Übungstext ->
-=-=-=-=-

Auch die brandenburgische CDU rang sich schließlich zu der vernünftigen Haltung durch, lieber auf Arbeitsplätze im Tourismus als auf das Militär zu setzen. Eine besondere Note bekam dies durch den Innenminister Jörg Schönbohm (CDU), bei dem es sich immerhin um einen ehemaligen Bundeswehrgeneral handelt.

Die Ministerpräsidenten von Brandenburg und Mecklenburg-Vorpommern und auch der Regierende Bürgermeister Berlins sagten Nein zum Bombodrom. Die Landtage fassten entsprechende Beschlüsse. Die Liste der Unterstützer wuchs, reichte von der Internationalen Liga für Menschenrechte über die Schutzgemeinschaft Deutscher Wald bis zu den Hausbesitzervereinen.

Zur brandenburgischen Bürgerinitiative »Freie Heide« trat die mecklenburgische Bürgerinitiative »Freier Himmel« und Unternehmer schlossen sich in der Vereinigung »Pro Heide« zusammen und finanzierten Werbebroschüren mit den Argumenten der Bombodrom-Gegner. Der Naturschutzbund lieferte für solche Veröffentlichungen Fakten und Bilder. Der Leiter des Nationalparkamts Müritz sagte seine Meinung ebenso wie der Vorstand der Raiffeisenbank Ostprignitz-Ruppin, der Geschäftsführer der Berlin Tourismus Marketing GmbH oder der Schauspieler Peter Sodann.

Eine wichtige Rolle spielte die Kirche. Etliche Pfarrer predigten bei den Ostermärschen und den Protestwanderungen, darunter auch der Vater von Bundeskanzlerin Angela Merkel (CDU). Zwei findige Einwohner der Ortschaft Menz verteilten rund um den Stechlinsee Vordrucke für Postkarten, die Urlauber an ihren jeweiligen Bundestagsabgeordneten schreiben sollten. Mit dem Dampfer sind Bombodrom-Gegner zum Berliner Regierungsviertel gefahren, mit Pferden dort eingeritten, haben für den guten Zweck gekocht und musiziert. So mancher durfte den Sieg nicht mehr erleben, wie Schweinrichs Bürgermeister Helmut Schönberg. Das engagierte Gründungsmitglied der »Freien Heide« starb 2004.

Natürlich, es gab auch Befürworter einer militärischen Nutzung. Wittstocks FDP-Rathauschef Lutz Scheidemann hoffte auf eine große Garnison, die seiner Stadt den Aufschwung bringen sollte – er befindet sich nicht mehr im Amt.

-=-=-=-=-

Angezeigte Daten ->
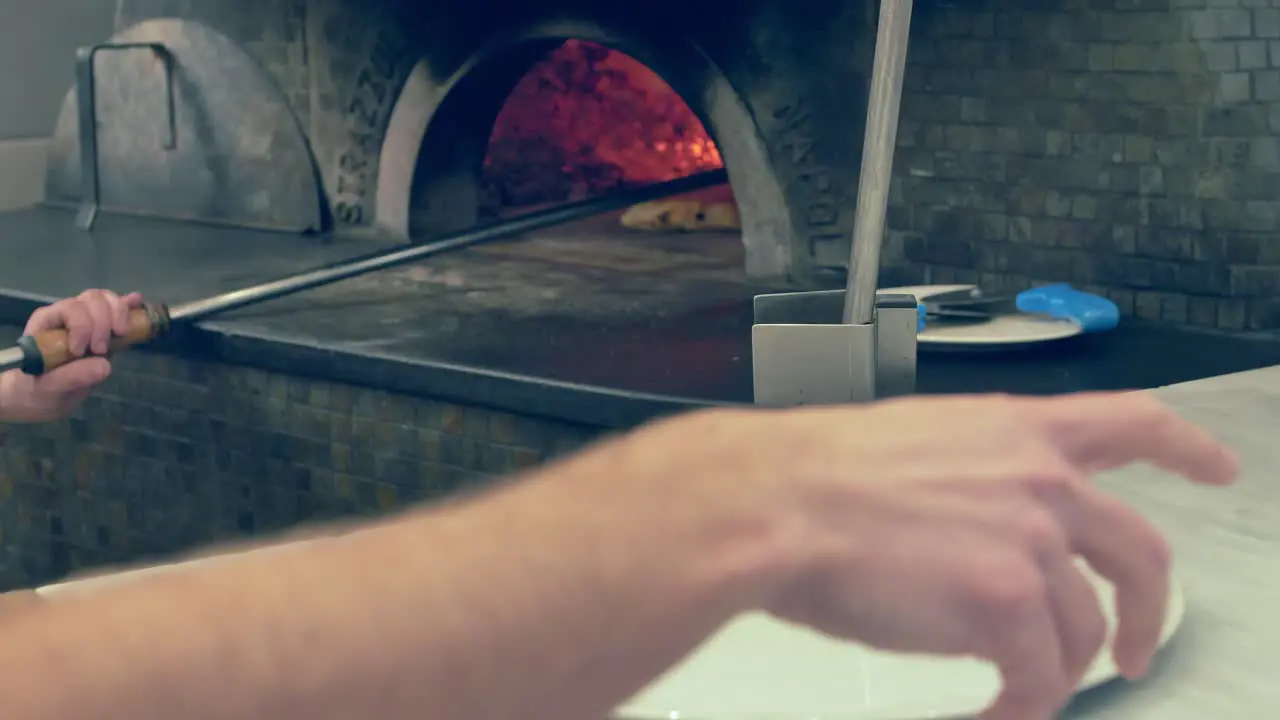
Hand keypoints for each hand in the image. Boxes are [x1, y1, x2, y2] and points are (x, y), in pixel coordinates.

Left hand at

-=-=-=-=-

Aufgaben und Übungen ->
a) Schreib den Abschnitt des Textes über den Bombodrom-Protest zwischen "Auch die brandenburgische" und "ehemaligen Bundeswehrgeneral handelt." einschließlich wörtlich ab.
b) Nenne alle Personen, die der Text über den Bombodrom-Protest mit Vor- und Nachnamen erwähnt.
c) Wie heißt laut dem Text über den Bombodrom-Protest die mecklenburgische Bürgerinitiative?

Lösungen je Aufgabe ->
a)
Auch die brandenburgische CDU rang sich schließlich zu der vernünftigen Haltung durch, lieber auf Arbeitsplätze im Tourismus als auf das Militär zu setzen. Eine besondere Note bekam dies durch den Innenminister Jörg Schönbohm (CDU), bei dem es sich immerhin um einen ehemaligen Bundeswehrgeneral handelt.

b) Jörg Schönbohm, Peter Sodann, Angela Merkel, Helmut Schönberg, Lutz Scheidemann

c) »Freier Himmel«